End-of-Life Wishes May Not Be Honored in the Hospital

By Megan Brooks

February 21, 2020

NEW YORK (Reuters Health) - Patients with documented treatment-limiting medical orders who are hospitalized near the end of life often receive care that is inconsistent with their preferences, according to a new study.

Physician Orders for Life-Sustaining Treatment (POLST) are portable medical orders that document treatment limitations for out-of-hospital emergency care and for limiting overtreatment at the end of life.

"We already know that POLST forms can help chronically ill patients avoid unwanted hospitalizations and CPR. However, we don't know very much about what happens when patients with POLST forms are admitted to the hospital near the end of life," Dr. Robert Y. Lee of Cambia Palliative Care Center of Excellence at the University of Washington School of Medicine, in Seattle, told Reuters Health by email.

To investigate, the researchers took a look back at 1,818 adults with completed POLST forms and chronic, life-limiting illnesses who were hospitalized six months or less before death. Of these, 36% had POLST orders for "full treatment" and 42% for "limited additional interventions" and 22% for "comfort measures only."

Among the combined latter two groups, 41% were admitted to the intensive-care unit (ICU), 38% received POLST-discordant intensive care, and 18% received POLST-discordant life-sustaining treatments (mechanical ventilation, vasoactive infusions, new renal replacement therapy, or CPR).

Patients with cancer or dementia were less apt to receive POLST-discordant intensive care, whereas patients hospitalized for traumatic injuries were more likely to receive POLST-discordant intensive care.

The findings were published online in JAMA to coincide with a presentation February 16 at the Society of Critical Care Medicine's 49th Critical Care Congress in Orlando, Florida.

"Our study showed that hospitalized patients who had selected limited or comfort-only care on their POLST forms were less likely to receive intensive care than patients who had selected full-treatment on their POLST forms," Dr. Lee told Reuters Health by email.

"In other words, what patients put on their POLST forms matters. Patients whose POLSTs say, 'avoid intensive care' are indeed less likely to receive intensive care. Our findings suggest that POLSTs can help hospitalized patients with chronic illness avoid unwanted intensive care," he noted.

On the flip side, however, the study also found that about one-third of hospitalized patients with POLST orders for limited care nevertheless were admitted to the ICU near the end of life, despite POLST orders that would ordinarily preclude ICU admission.

"This isn't necessarily always inappropriate, as unanticipated circumstances can arise that lead patients and families to change their minds about the types of care they would like to receive," Dr.

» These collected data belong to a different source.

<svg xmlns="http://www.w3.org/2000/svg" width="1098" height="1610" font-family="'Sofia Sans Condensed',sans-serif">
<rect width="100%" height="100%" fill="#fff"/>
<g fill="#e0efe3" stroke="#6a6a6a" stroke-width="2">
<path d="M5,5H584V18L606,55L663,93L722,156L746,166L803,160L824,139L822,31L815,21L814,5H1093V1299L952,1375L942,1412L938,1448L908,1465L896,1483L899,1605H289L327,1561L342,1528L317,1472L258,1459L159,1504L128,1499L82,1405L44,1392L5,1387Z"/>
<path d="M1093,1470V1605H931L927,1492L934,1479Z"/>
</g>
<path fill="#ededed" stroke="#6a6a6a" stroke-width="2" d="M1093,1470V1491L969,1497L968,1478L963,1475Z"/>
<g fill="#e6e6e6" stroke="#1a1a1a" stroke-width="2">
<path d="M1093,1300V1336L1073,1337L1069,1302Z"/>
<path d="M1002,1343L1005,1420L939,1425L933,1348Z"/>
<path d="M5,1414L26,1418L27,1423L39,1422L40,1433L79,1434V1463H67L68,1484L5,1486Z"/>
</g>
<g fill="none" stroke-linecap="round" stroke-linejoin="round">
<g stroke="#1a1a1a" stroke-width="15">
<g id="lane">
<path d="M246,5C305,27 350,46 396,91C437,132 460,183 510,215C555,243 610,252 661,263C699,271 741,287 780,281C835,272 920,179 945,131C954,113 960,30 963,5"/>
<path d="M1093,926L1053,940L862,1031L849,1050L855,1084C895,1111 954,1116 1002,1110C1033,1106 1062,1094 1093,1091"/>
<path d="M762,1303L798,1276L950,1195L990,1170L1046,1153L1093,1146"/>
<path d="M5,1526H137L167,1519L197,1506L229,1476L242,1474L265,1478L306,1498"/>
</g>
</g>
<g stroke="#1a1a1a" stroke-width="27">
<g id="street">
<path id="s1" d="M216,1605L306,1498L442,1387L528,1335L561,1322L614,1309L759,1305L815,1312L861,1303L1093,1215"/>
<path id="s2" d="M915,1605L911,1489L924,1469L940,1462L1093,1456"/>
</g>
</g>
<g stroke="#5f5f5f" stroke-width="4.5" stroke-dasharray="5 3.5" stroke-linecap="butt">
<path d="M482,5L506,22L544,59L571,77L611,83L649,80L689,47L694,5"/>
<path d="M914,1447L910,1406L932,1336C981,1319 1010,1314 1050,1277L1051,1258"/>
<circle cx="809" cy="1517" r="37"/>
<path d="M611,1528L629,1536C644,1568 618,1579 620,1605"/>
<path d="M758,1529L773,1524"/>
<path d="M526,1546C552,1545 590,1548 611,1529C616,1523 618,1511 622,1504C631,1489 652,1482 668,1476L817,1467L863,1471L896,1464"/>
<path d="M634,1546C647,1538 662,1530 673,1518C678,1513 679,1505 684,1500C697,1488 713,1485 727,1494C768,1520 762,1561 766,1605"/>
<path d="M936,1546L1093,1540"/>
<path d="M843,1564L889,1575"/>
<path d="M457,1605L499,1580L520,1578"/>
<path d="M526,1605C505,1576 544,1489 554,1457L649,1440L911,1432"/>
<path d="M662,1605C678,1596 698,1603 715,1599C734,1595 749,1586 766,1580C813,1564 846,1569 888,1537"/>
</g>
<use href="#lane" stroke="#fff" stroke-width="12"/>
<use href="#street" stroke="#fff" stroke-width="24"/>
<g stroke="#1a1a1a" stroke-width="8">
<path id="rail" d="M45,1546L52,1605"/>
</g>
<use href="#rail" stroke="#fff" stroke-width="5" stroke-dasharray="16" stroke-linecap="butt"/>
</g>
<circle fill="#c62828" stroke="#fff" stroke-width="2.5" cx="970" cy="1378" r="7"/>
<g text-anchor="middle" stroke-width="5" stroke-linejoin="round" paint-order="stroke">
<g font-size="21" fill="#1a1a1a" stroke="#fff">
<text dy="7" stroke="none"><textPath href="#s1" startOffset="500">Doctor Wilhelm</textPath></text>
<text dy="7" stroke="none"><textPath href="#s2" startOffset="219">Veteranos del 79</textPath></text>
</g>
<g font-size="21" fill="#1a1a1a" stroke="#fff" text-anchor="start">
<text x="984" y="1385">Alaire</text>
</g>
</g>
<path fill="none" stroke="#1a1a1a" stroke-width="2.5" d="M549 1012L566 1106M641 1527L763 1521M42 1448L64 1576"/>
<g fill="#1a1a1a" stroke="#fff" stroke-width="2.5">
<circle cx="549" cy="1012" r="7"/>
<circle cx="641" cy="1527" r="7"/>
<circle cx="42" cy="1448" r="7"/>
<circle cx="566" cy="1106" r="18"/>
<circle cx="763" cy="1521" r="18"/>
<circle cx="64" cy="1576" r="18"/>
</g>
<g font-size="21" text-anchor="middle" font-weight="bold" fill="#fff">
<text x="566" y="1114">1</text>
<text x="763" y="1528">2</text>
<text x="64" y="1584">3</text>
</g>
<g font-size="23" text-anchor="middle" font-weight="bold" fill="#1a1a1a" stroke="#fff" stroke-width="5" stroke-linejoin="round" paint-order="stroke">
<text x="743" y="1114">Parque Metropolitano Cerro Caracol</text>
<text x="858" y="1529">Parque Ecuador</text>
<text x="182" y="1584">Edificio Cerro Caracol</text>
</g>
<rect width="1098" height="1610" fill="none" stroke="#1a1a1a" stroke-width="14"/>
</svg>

Lee said.

"Nevertheless, we believe this suggests that there is room for improvement in how we implement POLSTs - specifically, in who we choose to recommend and complete POLST forms for, in how we communicate POLST orders across the continuum of healthcare, and in how we equip patients, families, and healthcare providers to make the healthcare decisions that are most true to the patient's wishes during moments of crisis," Dr. Lee added.

In a JAMA editorial, Dr. Robert Truog from Harvard Medical School, in Boston, and Dr. Terri Fried of Yale School of Medicine, in New Haven, Connecticut, say this study provides "important new information about the relationship between POLSTs and overtreatment of patients at the end of life" and the results are "sobering."

"These insights will assist clinicians in developing strategies to help ensure that patients hospitalized near the end of life receive only those treatments that are both desired and beneficial," they add.